Anorexia and bulimia and their relation to the consumption of drugs
The Pamplona-based psychologist, Margarita Aguinaga Aguinaga, has recently defended her PhD at the Public University of Navarre on her research work into eating behaviour disorders – such as anorexia and bulimia – and drug consumption.
This descriptive and analytical study was in fact based on the requests for assistance for eating behaviour disorders registered in a centre in Pamplona between 2000 and 2002. 90 women patients were studied of which 46.7% were diagnosed anorexic, 43.4% with bulimia and the remaining 10 % with other eating behaviour disorders.
Eating behaviour disorders and consumption of drugs
This is precisely the main part of the research carried out by Margarita Aguinaga: the relation between patients with eating behaviour disorders and consumption of drugs. The thesis points out the similitude between certain clinical aspects, cognitive and conductive, and common eating disorders and substances dependence.
The percentage of daily smokers has descended amongst the population in general over the last five years. Nevertheless, higher rates of nicotine dependence has appeared in those patients with eating behaviour disorders. And the same is happening with alcohol consumption. In brief, persons with eating behaviour disorders who, moreover, smoke and/or drink, do so in greater amounts than the rest of the population.

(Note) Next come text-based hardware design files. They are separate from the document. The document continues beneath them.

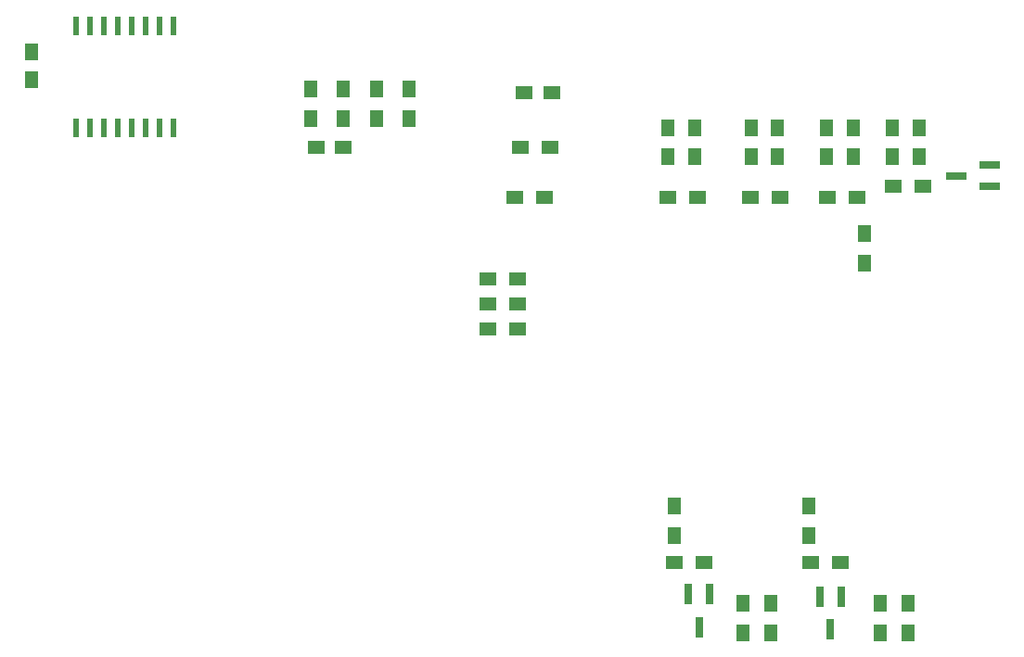
<source format=gbp>
G04 #@! TF.GenerationSoftware,KiCad,Pcbnew,no-vcs-found-01f5a12~58~ubuntu16.04.1*
G04 #@! TF.CreationDate,2017-04-25T17:38:21-04:00*
G04 #@! TF.ProjectId,noeud_senseur,6E6F6575645F73656E736575722E6B69,rev?*
G04 #@! TF.FileFunction,Paste,Bot*
G04 #@! TF.FilePolarity,Positive*
%FSLAX46Y46*%
G04 Gerber Fmt 4.6, Leading zero omitted, Abs format (unit mm)*
G04 Created by KiCad (PCBNEW no-vcs-found-01f5a12~58~ubuntu16.04.1) date Tue Apr 25 17:38:21 2017*
%MOMM*%
%LPD*%
G01*
G04 APERTURE LIST*
%ADD10C,0.100000*%
%ADD11R,0.800000X1.900000*%
%ADD12R,1.300000X1.500000*%
%ADD13R,1.500000X1.300000*%
%ADD14R,1.250000X1.500000*%
%ADD15R,1.900000X0.800000*%
%ADD16R,1.500000X1.250000*%
%ADD17R,0.600000X1.800000*%
G04 APERTURE END LIST*
D10*
D11*
X159497000Y-130805000D03*
X161397000Y-130805000D03*
X160447000Y-133805000D03*
D12*
X170500000Y-125400000D03*
X170500000Y-122700000D03*
D13*
X143890000Y-101952000D03*
X141190000Y-101952000D03*
D14*
X99500000Y-83750000D03*
X99500000Y-81250000D03*
D12*
X172080000Y-90850000D03*
X172080000Y-88150000D03*
X174580000Y-88150000D03*
X174580000Y-90850000D03*
X157580000Y-88150000D03*
X157580000Y-90850000D03*
X160080000Y-90850000D03*
X160080000Y-88150000D03*
X167000000Y-131650000D03*
X167000000Y-134350000D03*
X164500000Y-134350000D03*
X164500000Y-131650000D03*
X179500000Y-131650000D03*
X179500000Y-134350000D03*
X177000000Y-134350000D03*
X177000000Y-131650000D03*
X165216000Y-90850000D03*
X165216000Y-88150000D03*
X167580000Y-88150000D03*
X167580000Y-90850000D03*
X178080000Y-90850000D03*
X178080000Y-88150000D03*
X180580000Y-88150000D03*
X180580000Y-90850000D03*
X125000000Y-84650000D03*
X125000000Y-87350000D03*
X128000000Y-87350000D03*
X128000000Y-84650000D03*
X131000000Y-87350000D03*
X131000000Y-84650000D03*
X134000000Y-87350000D03*
X134000000Y-84650000D03*
D13*
X143650000Y-94500000D03*
X146350000Y-94500000D03*
X144150000Y-90000000D03*
X146850000Y-90000000D03*
X141190000Y-104238000D03*
X143890000Y-104238000D03*
X141190000Y-106524000D03*
X143890000Y-106524000D03*
X160350000Y-94500000D03*
X157650000Y-94500000D03*
X174850000Y-94500000D03*
X172150000Y-94500000D03*
D12*
X158161000Y-125400000D03*
X158161000Y-122700000D03*
D13*
X158208000Y-127860000D03*
X160908000Y-127860000D03*
X170654000Y-127860000D03*
X173354000Y-127860000D03*
X165150000Y-94500000D03*
X167850000Y-94500000D03*
D12*
X175560000Y-100508000D03*
X175560000Y-97808000D03*
D13*
X178150000Y-93500000D03*
X180850000Y-93500000D03*
D11*
X172450000Y-134000000D03*
X173400000Y-131000000D03*
X171500000Y-131000000D03*
D15*
X183966000Y-92554000D03*
X186966000Y-93504000D03*
X186966000Y-91604000D03*
D16*
X125500000Y-90000000D03*
X128000000Y-90000000D03*
X144500000Y-85000000D03*
X147000000Y-85000000D03*
D17*
X103555000Y-88150000D03*
X104825000Y-88150000D03*
X106095000Y-88150000D03*
X107365000Y-88150000D03*
X108635000Y-88150000D03*
X109905000Y-88150000D03*
X111175000Y-88150000D03*
X112445000Y-88150000D03*
X112445000Y-78850000D03*
X111175000Y-78850000D03*
X109905000Y-78850000D03*
X108635000Y-78850000D03*
X107365000Y-78850000D03*
X106095000Y-78850000D03*
X104825000Y-78850000D03*
X103555000Y-78850000D03*
M02*

</source>
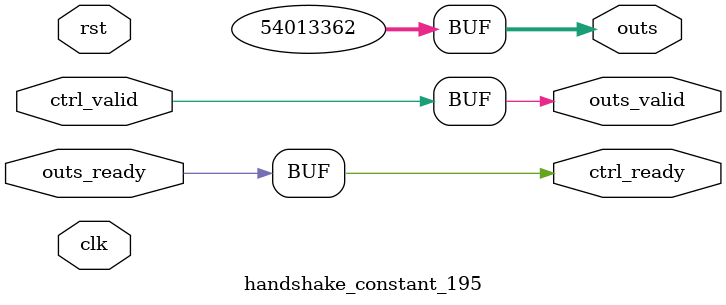
<source format=v>
`timescale 1ns / 1ps
module handshake_constant_195 #(
  parameter DATA_WIDTH = 32  // Default set to 32 bits
) (
  input                       clk,
  input                       rst,
  // Input Channel
  input                       ctrl_valid,
  output                      ctrl_ready,
  // Output Channel
  output [DATA_WIDTH - 1 : 0] outs,
  output                      outs_valid,
  input                       outs_ready
);
  assign outs       = 27'b011001110000010110110110010;
  assign outs_valid = ctrl_valid;
  assign ctrl_ready = outs_ready;

endmodule

</source>
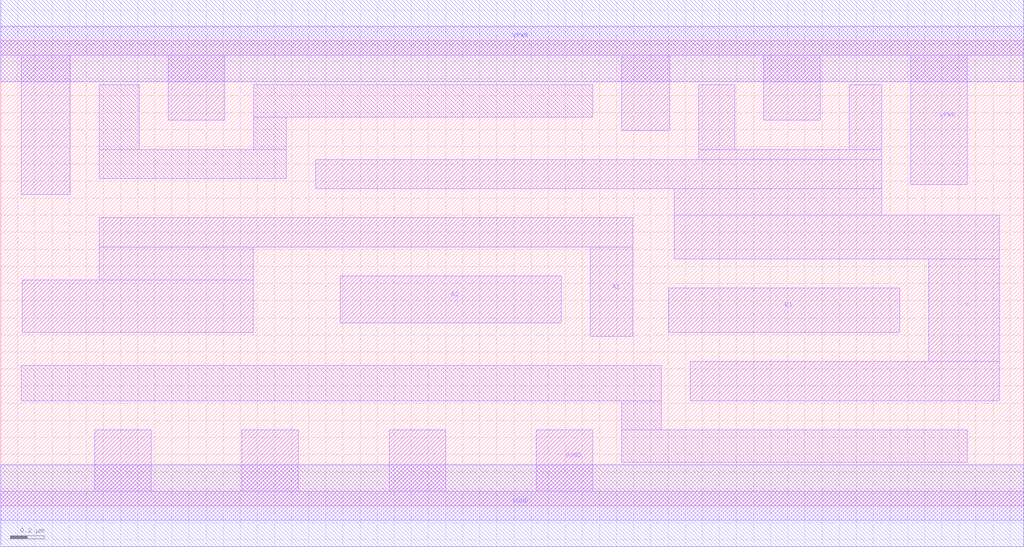
<source format=lef>
# Copyright 2020 The SkyWater PDK Authors
#
# Licensed under the Apache License, Version 2.0 (the "License");
# you may not use this file except in compliance with the License.
# You may obtain a copy of the License at
#
#     https://www.apache.org/licenses/LICENSE-2.0
#
# Unless required by applicable law or agreed to in writing, software
# distributed under the License is distributed on an "AS IS" BASIS,
# WITHOUT WARRANTIES OR CONDITIONS OF ANY KIND, either express or implied.
# See the License for the specific language governing permissions and
# limitations under the License.
#
# SPDX-License-Identifier: Apache-2.0

VERSION 5.5 ;
NAMESCASESENSITIVE ON ;
BUSBITCHARS "[]" ;
DIVIDERCHAR "/" ;
MACRO sky130_fd_sc_hd__o21ai_4
  CLASS CORE ;
  SOURCE USER ;
  ORIGIN  0.000000  0.000000 ;
  SIZE  5.980000 BY  2.720000 ;
  SYMMETRY X Y R90 ;
  SITE unithd ;
  PIN A1
    ANTENNAGATEAREA  0.990000 ;
    DIRECTION INPUT ;
    USE SIGNAL ;
    PORT
      LAYER li1 ;
        RECT 0.125000 1.015000 1.475000 1.320000 ;
        RECT 0.575000 1.320000 1.475000 1.515000 ;
        RECT 0.575000 1.515000 3.695000 1.685000 ;
        RECT 3.445000 0.990000 3.695000 1.515000 ;
    END
  END A1
  PIN A2
    ANTENNAGATEAREA  0.990000 ;
    DIRECTION INPUT ;
    USE SIGNAL ;
    PORT
      LAYER li1 ;
        RECT 1.985000 1.070000 3.275000 1.345000 ;
    END
  END A2
  PIN B1
    ANTENNAGATEAREA  0.990000 ;
    DIRECTION INPUT ;
    USE SIGNAL ;
    PORT
      LAYER li1 ;
        RECT 3.905000 1.015000 5.255000 1.275000 ;
    END
  END B1
  PIN Y
    ANTENNADIFFAREA  1.484000 ;
    DIRECTION OUTPUT ;
    USE SIGNAL ;
    PORT
      LAYER li1 ;
        RECT 1.840000 1.855000 5.150000 2.025000 ;
        RECT 3.935000 1.445000 5.835000 1.700000 ;
        RECT 3.935000 1.700000 5.150000 1.855000 ;
        RECT 4.030000 0.615000 5.835000 0.845000 ;
        RECT 4.080000 2.025000 5.150000 2.085000 ;
        RECT 4.080000 2.085000 4.290000 2.465000 ;
        RECT 4.960000 2.085000 5.150000 2.465000 ;
        RECT 5.425000 0.845000 5.835000 1.445000 ;
    END
  END Y
  PIN VGND
    DIRECTION INOUT ;
    SHAPE ABUTMENT ;
    USE GROUND ;
    PORT
      LAYER li1 ;
        RECT 0.000000 -0.085000 5.980000 0.085000 ;
        RECT 0.550000  0.085000 0.880000 0.445000 ;
        RECT 1.410000  0.085000 1.740000 0.445000 ;
        RECT 2.270000  0.085000 2.600000 0.445000 ;
        RECT 3.130000  0.085000 3.460000 0.445000 ;
    END
    PORT
      LAYER met1 ;
        RECT 0.000000 -0.240000 5.980000 0.240000 ;
    END
  END VGND
  PIN VPWR
    DIRECTION INOUT ;
    SHAPE ABUTMENT ;
    USE POWER ;
    PORT
      LAYER li1 ;
        RECT 0.000000 2.635000 5.980000 2.805000 ;
        RECT 0.120000 1.820000 0.405000 2.635000 ;
        RECT 0.980000 2.255000 1.310000 2.635000 ;
        RECT 3.630000 2.195000 3.910000 2.635000 ;
        RECT 4.460000 2.255000 4.790000 2.635000 ;
        RECT 5.320000 1.880000 5.650000 2.635000 ;
    END
    PORT
      LAYER met1 ;
        RECT 0.000000 2.480000 5.980000 2.960000 ;
    END
  END VPWR
  OBS
    LAYER li1 ;
      RECT 0.120000 0.615000 3.860000 0.820000 ;
      RECT 0.575000 1.915000 1.670000 2.085000 ;
      RECT 0.575000 2.085000 0.810000 2.465000 ;
      RECT 1.480000 2.085000 1.670000 2.275000 ;
      RECT 1.480000 2.275000 3.460000 2.465000 ;
      RECT 3.630000 0.255000 5.650000 0.445000 ;
      RECT 3.630000 0.445000 3.860000 0.615000 ;
  END
END sky130_fd_sc_hd__o21ai_4
END LIBRARY

</source>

Regarding the consumption of illegal drugs, the proportion of patients that experiment with substances is less than the percentages amongst the general population, although in those cases of habitual consumption, higher rates are observed amongst patients than amongst the population at large, if we exclude cannabis or marihuana, the habitual consumption of which continues to be higher amongst the general population.
Spme authors, such as Fairburn, point out that eating disorders come about at a stage prior to drugs consumption. Nevertheless, in this research, it has been found that the consumption of alcohol and tobacco precedes the eating disorder, while consumption of drugs that are illegal is posterior.
In any case, M. Aguinaga’s study shows that bulemic persons are greater consumers of drugs than anorexic patients, and that the simultaneous presence of eating disorders and substances consumption is greater when social-family factors are more unfavourable and/or give rise to stressful factors: family violence, rejection by peers, school failure, etc.
Finally, and in this context, the researcher conclude that patients that consumed illegal drugs showed more imbalances in their dietary behaviour.